Watch the full briefing here:
Furey said a public notification process is now underway, which will include what steps people can take to protect their information — like monitoring banking and financial information for unusual activity. Material will be available online for the public to view by 6 p.m. NT, with a toll-free phone system launching Wednesday morning.
"This is the largest cyberattack in Newfoundland and Labrador's history for sure, and certainly among the largest that we've heard about in Canada." - Michael Harvey
In an interview with CBC News following the announcement, Newfoundland and Labrador Information and Privacy Commissioner Michael Harvey said it's unclear how much data is in the hands of hackers — calling the attack an interest of national security.
"This is the largest cyberattack in Newfoundland and Labrador's history for sure, and certainly among the largest that we've heard about in Canada," Harvey said.
He said his biggest concern would be preventing identity theft using the data, something that can be addressed through the use of credit monitoring services.
The province says it's ready to help with that.
"Anyone could use this information, any information they have, to steal someone's identity. They could be on the other side of the country, any parts of the world," said Justice Minister John Hogan.
"Just by checking your credit report, you will see if that information is being used. You'll be aware of that, you can call the banks, you can call the police, you can have it dealt with before anything of severe consequences happens."
Harvey also recommended proper "Internet hygiene," frequently changing passwords where applicable and avoiding phishing emails that could make a person a further target of an attack.

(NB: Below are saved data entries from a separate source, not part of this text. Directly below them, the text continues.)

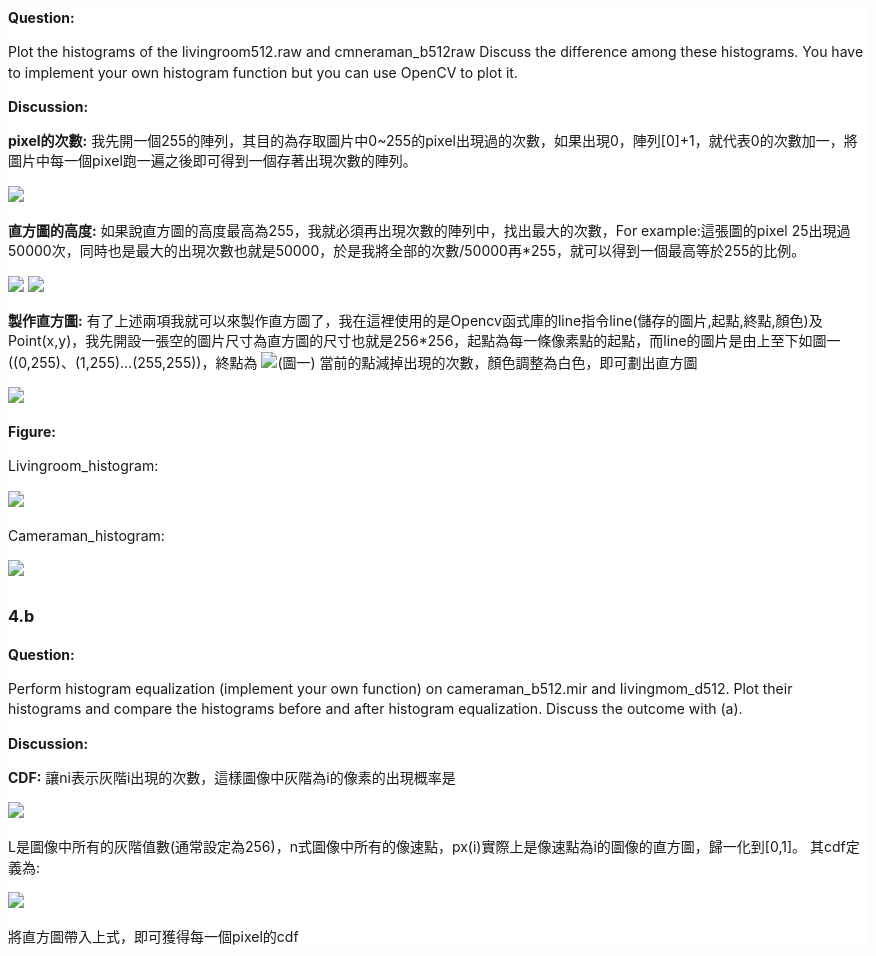 **Question:**

Plot the histograms of the livingroom512.raw and cmneraman_b512raw Discuss the
difference among these histograms. You have to implement your own histogram function
but you can use OpenCV to plot it.

**Discussion:**

**pixel的次數:** 我先開一個255的陣列，其目的為存取圖片中0~255的pixel出現過的次數，如果出現0，陣列[0]+1，就代表0的次數加一，將圖片中每一個pixel跑一遍之後即可得到一個存著出現次數的陣列。

![](https://i.imgur.com/dCbGWgE.png)

**直方圖的高度:** 如果說直方圖的高度最高為255，我就必須再出現次數的陣列中，找出最大的次數，For example:這張圖的pixel 25出現過50000次，同時也是最大的出現次數也就是50000，於是我將全部的次數/50000再*255，就可以得到一個最高等於255的比例。

![](https://i.imgur.com/IqP7dvr.png) ![](https://i.imgur.com/l8HRZMN.png)

**製作直方圖:** 有了上述兩項我就可以來製作直方圖了，我在這裡使用的是Opencv函式庫的line指令line(儲存的圖片,起點,終點,顏色)及Point(x,y)，我先開設一張空的圖片尺寸為直方圖的尺寸也就是256*256，起點為每一條像素點的起點，而line的圖片是由上至下如圖一((0,255)、(1,255)…(255,255))，終點為
![](https://i.imgur.com/jAYYqZi.png)(圖一)
當前的點減掉出現的次數，顏色調整為白色，即可劃出直方圖

![](https://i.imgur.com/Va1fEOF.png)

**Figure:**

Livingroom_histogram:

![](https://i.imgur.com/fP3qZTW.png)

Cameraman_histogram:

![](https://i.imgur.com/AUn3FXd.png)

### 4.b
**Question:**

Perform histogram equalization (implement your own function) on cameraman_b512.mir
and Iivingmom_d512. Plot their histograms and compare the histograms before and after
histogram equalization. Discuss the outcome with (a).

**Discussion:**

**CDF:** 讓ni表示灰階i出現的次數，這樣圖像中灰階為i的像素的出現概率是

![](https://i.imgur.com/d6ohunW.png)

L是圖像中所有的灰階值數(通常設定為256)，n式圖像中所有的像速點，px(i)實際上是像速點為i的圖像的直方圖，歸一化到[0,1]。
其cdf定義為:
 
![](https://i.imgur.com/fUclzNb.png)

將直方圖帶入上式，即可獲得每一個pixel的cdf
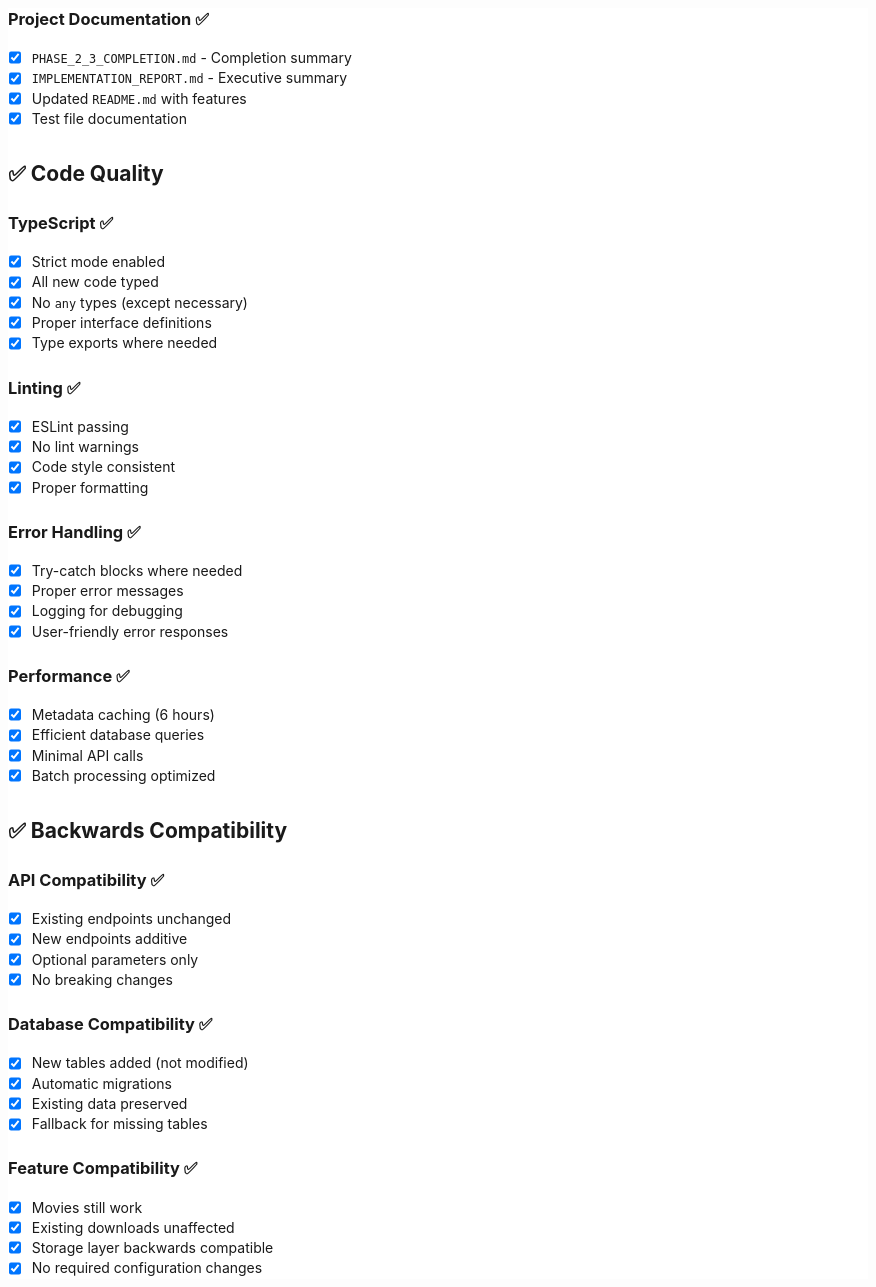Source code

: ### Project Documentation ✅
- [x] `PHASE_2_3_COMPLETION.md` - Completion summary
- [x] `IMPLEMENTATION_REPORT.md` - Executive summary
- [x] Updated `README.md` with features
- [x] Test file documentation

## ✅ Code Quality

### TypeScript ✅
- [x] Strict mode enabled
- [x] All new code typed
- [x] No `any` types (except necessary)
- [x] Proper interface definitions
- [x] Type exports where needed

### Linting ✅
- [x] ESLint passing
- [x] No lint warnings
- [x] Code style consistent
- [x] Proper formatting

### Error Handling ✅
- [x] Try-catch blocks where needed
- [x] Proper error messages
- [x] Logging for debugging
- [x] User-friendly error responses

### Performance ✅
- [x] Metadata caching (6 hours)
- [x] Efficient database queries
- [x] Minimal API calls
- [x] Batch processing optimized

## ✅ Backwards Compatibility

### API Compatibility ✅
- [x] Existing endpoints unchanged
- [x] New endpoints additive
- [x] Optional parameters only
- [x] No breaking changes

### Database Compatibility ✅
- [x] New tables added (not modified)
- [x] Automatic migrations
- [x] Existing data preserved
- [x] Fallback for missing tables

### Feature Compatibility ✅
- [x] Movies still work
- [x] Existing downloads unaffected
- [x] Storage layer backwards compatible
- [x] No required configuration changes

Haggie said the province is trying to be as open as possible about the attack but that officials are limited in how much they can say at this time.
"We're trying to be as open and transparent as possible," he said. "But we also need to be cautious about the third party watching. Literally, watching as we're doing [this] right now."
Harvey said the attack is a great concern, but is confident government is taking the appropriate steps to try to contain any further breach.
The update comes 10 days after the cyberattack shut down health-care services across the province.
Emergency services have continued throughout, and chemotherapy and radiation treatments have resumed across the province.
The government has not acknowledged whether the attack was ransomware. Ransomware attacks involve malicious software that accesses and prevents the use of critical computer files followed by a demand for payment to restore those files.
Meanwhile, the province's COVID-19 travel form and self assessment tool have been restored and can now be accessed online. Healthcare workers are also working to rebook appointments for patients impacted by the attack, with a specific emphasis on cancer patients.